Clearly, more research needs to be done to clarify “celiac-lite” and its actual triggers, but it hasn’t stopped Americans from jumping on the GF bandwagon. It’s unclear when celebrity endorsers and bloggers caught the gluten fever, but once they started buzzing about how GF can help consumers loose weight, increase fertility, combat fatigue, and even cure autism, America was hooked. GF is now a booming industry. US sales of GF products has jumped from $11.5 to 23 billion in the past 4 years. If you’re GF, why are you? Are you one of the few with CD? Do you feel better avoiding grains? Are you hoping to lose weight? (Spoiler alert: a GF donut is still a donut, but the GF variety often has less protein and fiber but more sugar and salt than its “regular” counterpart…)
But GF foods and the myriad reasons for going GF aside, let’s go back to GF skin products. Is there any benefit to using these? Can gluten on the skin elicit belly pain and even the blistering rash that some with CD have?

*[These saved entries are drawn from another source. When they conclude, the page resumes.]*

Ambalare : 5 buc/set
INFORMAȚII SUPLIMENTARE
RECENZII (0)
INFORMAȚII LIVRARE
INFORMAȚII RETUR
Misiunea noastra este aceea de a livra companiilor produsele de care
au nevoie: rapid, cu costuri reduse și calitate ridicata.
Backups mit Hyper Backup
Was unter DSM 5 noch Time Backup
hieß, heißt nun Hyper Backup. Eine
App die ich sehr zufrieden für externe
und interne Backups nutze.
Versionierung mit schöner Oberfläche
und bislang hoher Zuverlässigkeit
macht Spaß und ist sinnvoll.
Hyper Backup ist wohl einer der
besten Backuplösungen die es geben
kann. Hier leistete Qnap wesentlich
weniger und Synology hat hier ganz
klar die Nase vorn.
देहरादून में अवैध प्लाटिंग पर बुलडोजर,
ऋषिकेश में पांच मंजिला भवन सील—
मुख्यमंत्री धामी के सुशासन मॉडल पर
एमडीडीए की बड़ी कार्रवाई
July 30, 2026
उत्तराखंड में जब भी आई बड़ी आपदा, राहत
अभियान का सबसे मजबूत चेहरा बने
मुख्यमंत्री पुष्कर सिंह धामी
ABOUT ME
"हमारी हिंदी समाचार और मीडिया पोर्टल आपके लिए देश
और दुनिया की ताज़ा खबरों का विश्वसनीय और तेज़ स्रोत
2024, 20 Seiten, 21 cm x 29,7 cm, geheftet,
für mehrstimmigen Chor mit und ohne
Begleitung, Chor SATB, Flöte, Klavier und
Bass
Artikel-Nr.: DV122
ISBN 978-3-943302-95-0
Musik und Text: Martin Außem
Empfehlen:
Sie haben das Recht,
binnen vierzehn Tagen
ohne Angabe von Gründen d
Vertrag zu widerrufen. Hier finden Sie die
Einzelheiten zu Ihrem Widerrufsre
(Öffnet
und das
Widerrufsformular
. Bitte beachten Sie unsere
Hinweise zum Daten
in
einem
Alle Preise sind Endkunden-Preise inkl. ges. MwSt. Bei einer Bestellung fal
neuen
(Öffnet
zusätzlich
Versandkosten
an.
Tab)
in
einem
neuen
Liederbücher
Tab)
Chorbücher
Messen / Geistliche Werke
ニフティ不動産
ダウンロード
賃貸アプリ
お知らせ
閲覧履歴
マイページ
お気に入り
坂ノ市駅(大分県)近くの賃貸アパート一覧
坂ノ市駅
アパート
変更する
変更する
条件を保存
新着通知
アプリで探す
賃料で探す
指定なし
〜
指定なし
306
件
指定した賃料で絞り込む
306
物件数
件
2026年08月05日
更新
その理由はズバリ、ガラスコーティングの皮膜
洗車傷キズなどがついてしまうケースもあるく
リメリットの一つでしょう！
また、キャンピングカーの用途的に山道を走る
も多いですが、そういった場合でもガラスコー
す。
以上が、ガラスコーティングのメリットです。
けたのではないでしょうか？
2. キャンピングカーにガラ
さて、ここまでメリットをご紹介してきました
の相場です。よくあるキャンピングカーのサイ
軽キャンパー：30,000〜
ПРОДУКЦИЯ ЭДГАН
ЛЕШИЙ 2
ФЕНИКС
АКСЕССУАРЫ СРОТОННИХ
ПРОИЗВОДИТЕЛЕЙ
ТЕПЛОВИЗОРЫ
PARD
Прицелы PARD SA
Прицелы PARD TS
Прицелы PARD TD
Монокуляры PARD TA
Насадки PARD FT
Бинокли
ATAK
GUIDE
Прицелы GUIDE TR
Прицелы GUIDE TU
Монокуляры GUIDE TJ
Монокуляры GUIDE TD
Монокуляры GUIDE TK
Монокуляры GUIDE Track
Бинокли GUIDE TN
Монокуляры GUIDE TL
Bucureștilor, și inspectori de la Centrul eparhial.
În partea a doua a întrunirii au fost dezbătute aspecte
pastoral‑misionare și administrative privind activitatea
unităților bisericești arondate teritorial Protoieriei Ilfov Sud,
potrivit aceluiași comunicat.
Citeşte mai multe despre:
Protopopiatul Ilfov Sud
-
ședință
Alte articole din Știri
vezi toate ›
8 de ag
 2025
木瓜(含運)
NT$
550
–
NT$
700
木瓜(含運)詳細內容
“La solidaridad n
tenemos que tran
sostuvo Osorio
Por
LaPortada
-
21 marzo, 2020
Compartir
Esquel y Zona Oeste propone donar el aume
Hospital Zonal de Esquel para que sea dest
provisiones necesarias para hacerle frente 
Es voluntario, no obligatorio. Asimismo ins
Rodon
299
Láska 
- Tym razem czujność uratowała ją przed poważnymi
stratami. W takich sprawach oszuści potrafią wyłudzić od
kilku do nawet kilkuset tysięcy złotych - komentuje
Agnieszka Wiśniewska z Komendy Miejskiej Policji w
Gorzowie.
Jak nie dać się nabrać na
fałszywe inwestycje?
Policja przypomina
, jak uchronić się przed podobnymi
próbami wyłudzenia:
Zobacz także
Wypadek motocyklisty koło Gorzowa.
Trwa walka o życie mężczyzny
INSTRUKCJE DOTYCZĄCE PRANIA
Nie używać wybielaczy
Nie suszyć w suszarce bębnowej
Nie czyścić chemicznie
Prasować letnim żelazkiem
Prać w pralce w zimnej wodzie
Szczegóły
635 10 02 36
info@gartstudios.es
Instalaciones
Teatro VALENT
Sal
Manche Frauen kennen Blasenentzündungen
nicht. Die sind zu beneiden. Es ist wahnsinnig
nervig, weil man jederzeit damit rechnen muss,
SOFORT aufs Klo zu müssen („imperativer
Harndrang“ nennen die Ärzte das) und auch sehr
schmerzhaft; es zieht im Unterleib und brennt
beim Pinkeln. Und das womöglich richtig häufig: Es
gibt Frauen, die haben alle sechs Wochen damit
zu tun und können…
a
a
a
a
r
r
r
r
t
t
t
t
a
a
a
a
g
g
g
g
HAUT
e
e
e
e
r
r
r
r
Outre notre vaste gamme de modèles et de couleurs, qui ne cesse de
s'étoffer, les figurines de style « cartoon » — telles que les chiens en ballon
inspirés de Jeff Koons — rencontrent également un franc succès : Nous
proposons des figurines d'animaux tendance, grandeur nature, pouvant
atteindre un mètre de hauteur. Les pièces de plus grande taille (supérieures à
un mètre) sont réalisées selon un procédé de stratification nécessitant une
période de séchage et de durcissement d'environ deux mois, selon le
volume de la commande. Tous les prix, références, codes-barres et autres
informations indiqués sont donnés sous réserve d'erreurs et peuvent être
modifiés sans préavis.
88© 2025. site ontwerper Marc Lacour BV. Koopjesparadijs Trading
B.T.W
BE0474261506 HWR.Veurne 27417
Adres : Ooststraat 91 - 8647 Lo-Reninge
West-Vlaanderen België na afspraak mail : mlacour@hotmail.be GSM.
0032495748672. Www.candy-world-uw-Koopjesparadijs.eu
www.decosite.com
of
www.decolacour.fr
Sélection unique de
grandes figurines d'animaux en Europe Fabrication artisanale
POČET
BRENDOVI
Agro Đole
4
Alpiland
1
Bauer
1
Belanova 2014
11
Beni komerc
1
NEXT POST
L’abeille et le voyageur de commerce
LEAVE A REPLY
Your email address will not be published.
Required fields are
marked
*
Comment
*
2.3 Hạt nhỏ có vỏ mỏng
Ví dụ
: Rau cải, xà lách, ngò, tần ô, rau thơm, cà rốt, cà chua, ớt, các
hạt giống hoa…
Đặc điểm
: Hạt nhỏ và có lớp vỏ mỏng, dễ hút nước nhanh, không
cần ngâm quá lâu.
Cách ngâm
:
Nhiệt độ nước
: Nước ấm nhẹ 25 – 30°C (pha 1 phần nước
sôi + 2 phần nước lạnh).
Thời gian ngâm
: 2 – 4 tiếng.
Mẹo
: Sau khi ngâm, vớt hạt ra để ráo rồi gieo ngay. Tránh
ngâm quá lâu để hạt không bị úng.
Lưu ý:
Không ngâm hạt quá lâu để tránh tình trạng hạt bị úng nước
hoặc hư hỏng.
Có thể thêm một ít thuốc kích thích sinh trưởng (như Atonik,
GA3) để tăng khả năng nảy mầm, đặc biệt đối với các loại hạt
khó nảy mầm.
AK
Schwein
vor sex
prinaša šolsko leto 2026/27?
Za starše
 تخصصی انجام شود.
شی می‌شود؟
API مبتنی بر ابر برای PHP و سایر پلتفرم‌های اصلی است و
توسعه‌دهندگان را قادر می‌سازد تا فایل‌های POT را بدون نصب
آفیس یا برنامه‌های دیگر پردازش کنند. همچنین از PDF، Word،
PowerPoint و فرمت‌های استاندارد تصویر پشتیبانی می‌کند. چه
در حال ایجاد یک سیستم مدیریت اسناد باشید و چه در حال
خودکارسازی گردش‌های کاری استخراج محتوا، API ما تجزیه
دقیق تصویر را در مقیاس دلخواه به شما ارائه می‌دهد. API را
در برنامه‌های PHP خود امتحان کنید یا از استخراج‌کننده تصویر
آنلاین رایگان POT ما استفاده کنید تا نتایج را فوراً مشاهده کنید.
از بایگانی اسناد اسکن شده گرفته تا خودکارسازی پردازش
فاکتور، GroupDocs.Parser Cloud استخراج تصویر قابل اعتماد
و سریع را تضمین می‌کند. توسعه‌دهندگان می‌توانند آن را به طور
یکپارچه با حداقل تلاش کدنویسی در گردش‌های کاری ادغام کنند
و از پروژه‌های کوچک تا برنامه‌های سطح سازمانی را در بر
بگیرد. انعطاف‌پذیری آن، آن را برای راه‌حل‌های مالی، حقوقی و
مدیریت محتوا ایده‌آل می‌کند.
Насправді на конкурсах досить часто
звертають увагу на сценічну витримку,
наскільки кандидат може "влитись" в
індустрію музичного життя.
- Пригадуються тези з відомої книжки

The answer is no—it’s only ingestion of gluten, not gluten-skin contact that sets off inflammation. Topically applied gluten is not absorbed in the skin because the protein molecules are much too large to get through our skin barrier. Studies have even examined this in CD patients, and applying gluten-containing products to the skin just wasn’t an issue. Even for the small percentage of CD patients who get blistering rashes, gluten has to be eaten to cause the problem.
Although avoiding lip products, toothpastes, and mouthwashes may be prudent for those with medically-diagnosed CD, adhering to a strict GF skin product regimen doesn’t make sense for most people who have chosen to adopt a GF lifestyle. If you like GF products, that’s one thing. But, if you’re paying a premium for them, hoping that they’ll help your health, your dollars are better spent elsewhere.